Bei unserer morgendlichen Pirschfahrt haben wir aber das große Los gezogen und entdecken an einem Wasserloch ein neunköpfiges Wildhund-Rudel. Das hohe Gras ist ein Vorteil für die Tiere, da sie sich mit ihrem gescheckten Fell sehr gut tarnen können. Doch die Umgebung rund um das kleine Wasserloch ermöglicht einen sehr guten Blick auf die grazilen Jäger mit ihren schmalen Oberkörpern und dünnen Beinen. Bei diesem Anblick kann man sich nur schwer vorstellen, dass man einem der gefährlichsten Raubtiere Afrikas gegenübersteht.

Um ihre Gefährlichkeit zu unterstreichen, geben uns die Wildhunde einen ersten Einblick in ihr Jagdrepertoire: Ein einzelnes Gnu hat sich ebenfalls an das Wasserloch gewagt und ist dabei in das Visier der Jäger gerückt. Die Wildhunde demonstrieren ihre Stärke, indem sie sich mehrmals an das Gnu anschleichen und es aufschrecken. Doch es ist nur eine Art "Muskelspiel", denn bereits nach wenigen Minuten ziehen die Wildhunde gelangweilt weiter, ohne ihrem potenziellen Opfer eines weiteren Blickes zu würdigen.

Erst bei den ersten Sonnenstrahlen, die sich im Tau der Savuti-Marsch reflektieren, am nächsten Morgen können wir uns von den ausgezeichneten Jagdeigenschaften der Wildhunde überzeugen. Mit angelegten Ohren und tief ins Gras geduckt schleichen sich die Hunde an eine Gruppe Antilopen heran. Nachdem sie die Grasfresser aufgeschreckt haben und eine erste Unruhe in der weiten Savanne herrscht, zeigt sich, dass es sich dabei nur um eine Ablenkung gehandelt hatte. Als eigentliches Ziel haben sich die Wildhunde ein Warzenschwein ausgesucht, das in einiger Entfernung gerade am Frühstücken ist. Schnell gehen die Jäger in ihre Formation und schleichen sich in einer Reihe an ihr Opfer an.
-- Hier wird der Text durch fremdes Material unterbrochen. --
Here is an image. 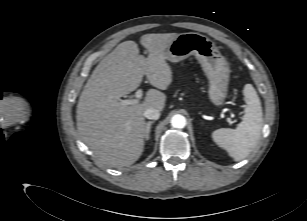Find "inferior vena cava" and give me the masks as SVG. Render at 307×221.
I'll return each mask as SVG.
<instances>
[{
	"label": "inferior vena cava",
	"instance_id": "602c4592",
	"mask_svg": "<svg viewBox=\"0 0 307 221\" xmlns=\"http://www.w3.org/2000/svg\"><path fill=\"white\" fill-rule=\"evenodd\" d=\"M144 117L151 120H157L160 117V110L156 108H148L144 112Z\"/></svg>",
	"mask_w": 307,
	"mask_h": 221
}]
</instances>
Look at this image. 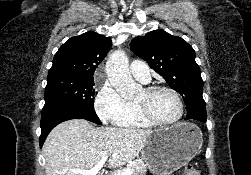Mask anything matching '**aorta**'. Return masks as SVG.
Returning <instances> with one entry per match:
<instances>
[{
    "label": "aorta",
    "instance_id": "aorta-1",
    "mask_svg": "<svg viewBox=\"0 0 251 175\" xmlns=\"http://www.w3.org/2000/svg\"><path fill=\"white\" fill-rule=\"evenodd\" d=\"M106 72L111 86L123 97H130L140 88V84H135L129 72L128 58L123 50H116L109 56Z\"/></svg>",
    "mask_w": 251,
    "mask_h": 175
}]
</instances>
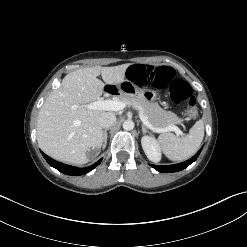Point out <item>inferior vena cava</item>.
<instances>
[{"label":"inferior vena cava","instance_id":"inferior-vena-cava-1","mask_svg":"<svg viewBox=\"0 0 247 247\" xmlns=\"http://www.w3.org/2000/svg\"><path fill=\"white\" fill-rule=\"evenodd\" d=\"M116 122V116L111 112H104L99 116V125L102 128H109Z\"/></svg>","mask_w":247,"mask_h":247}]
</instances>
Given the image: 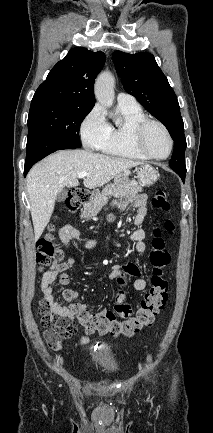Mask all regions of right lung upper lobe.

Der Rudelanführer gibt durch seinen ersten Sprint das abgesprochene Signal zum Angriff und es entwickelt sich eine wilde Verfolgungsjagd. Vorneweg das Warzenschwein mit aufgestelltem Schwanz und wild quickend, wissend, dass sein Leben bald zu Ende sein könnte. Dahinter die Wildhunde, die in rasendem Spurt ihre Beute nicht mehr aus den Augen lassen. Und zu guter Letzt unser Jeep, der mit rund 70 km/h schaukelnd über den Prärieweg donnert, um den Anschluss an die Tiere zu halten – was trotz U-Turn, wildem Rückwärtsfahren und unzähligen Hacken leider nicht bis zum Ende gelingt. Geflasht von der Jagd, aber auch ein bisschen enttäuscht den Ausgang verpasst zu haben, bleiben wir in der Weite von Savuti zurück – wohl wissend, einem einmaligen Naturschauspiel beigewohnt zu haben. Selbst unser Guide, der seit 15 Jahren Afrika bereist, hat eine Wildhundjagd noch nicht miterlebt. Hoffen wir, dass diese Tiere uns noch lange erhalten bleiben.